FGM-Spotlight-photo   The new K-12 center replaces the existing elementary school and junior/senior high school. The project was constructed in two phases on the site of the existing junior/senior high school.
   “The elementary school was on a different site, so they were able to continue using the elementary school until construction completed this summer,” Hayhurst said. “All grades will be in the new school this fall. The junior/senior high school moved into phase one of the new school in the spring of 2012.”
   Coordinating the various elements of the renovation, new construction and relocation of students and faculty was a challenge, he adds, but everything went smoothly due to support from the school board, superintendent, staff and construction team.
   The center brings together 13 grade levels under one roof by designing the space to provide for distinct grade level areas. All grade levels will share the central library and cafeteria. Athletic facilities and the community-shared spaces are adjacent, enhancing access for community members attending events or activities at the school. The school also serves as the district headquarters with superintendent offices and updated administrative areas.  
   FGM retained some components of the existing building, such as the Luechtefeld Gym, by wrapping older components with new construction. Looking at it from the outside, says Hayhurst, you would never know that some of the areas inside were much older. Another example of flexible design is the stage between the Luechtefeld Gym and the multipurpose cafeteria, which is usable from both spaces.
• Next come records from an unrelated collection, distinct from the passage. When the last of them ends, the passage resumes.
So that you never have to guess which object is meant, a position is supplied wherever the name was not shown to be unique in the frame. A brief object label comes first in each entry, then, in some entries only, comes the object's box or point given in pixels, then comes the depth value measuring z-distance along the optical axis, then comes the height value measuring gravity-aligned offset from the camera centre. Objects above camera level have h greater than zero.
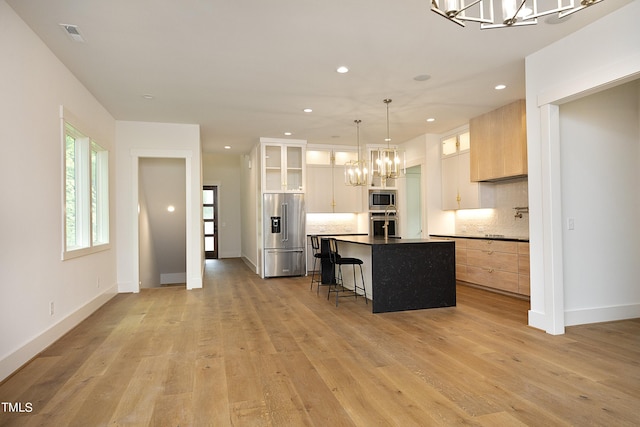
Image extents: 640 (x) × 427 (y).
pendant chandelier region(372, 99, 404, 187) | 5.21 +0.71
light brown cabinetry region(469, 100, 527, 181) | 5.27 +1.06
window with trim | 4.40 +0.34
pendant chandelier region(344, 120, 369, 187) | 5.71 +0.66
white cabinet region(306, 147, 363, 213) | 8.11 +0.73
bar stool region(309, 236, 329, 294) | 5.96 -0.60
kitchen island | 4.63 -0.72
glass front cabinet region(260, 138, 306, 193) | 7.59 +1.08
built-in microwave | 8.11 +0.36
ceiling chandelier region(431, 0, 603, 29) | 1.76 +0.98
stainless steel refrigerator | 7.54 -0.31
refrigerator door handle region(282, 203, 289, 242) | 7.62 -0.05
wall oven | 8.12 -0.15
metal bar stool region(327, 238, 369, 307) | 5.23 -0.85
   FGM also oversaw construction and developed the furnishings and interiors for the new spaces. The elementary school features color schemes that engage the youngest learners. Secondary and tertiary colors were prominent in the junior high and high school areas.
   FGM reused furniture where it was appropriate, and brought in ergonomic and progressive furniture in new spaces. FGM’s interior designer, Peggy Hoffmann, paid special attention to the library, which all students and the community use. Hoffmann made sure to adapt areas within the library to serve its youngest students and community patrons alike. This approach made for design that was both budget-sensitive and that took advantage of new technology.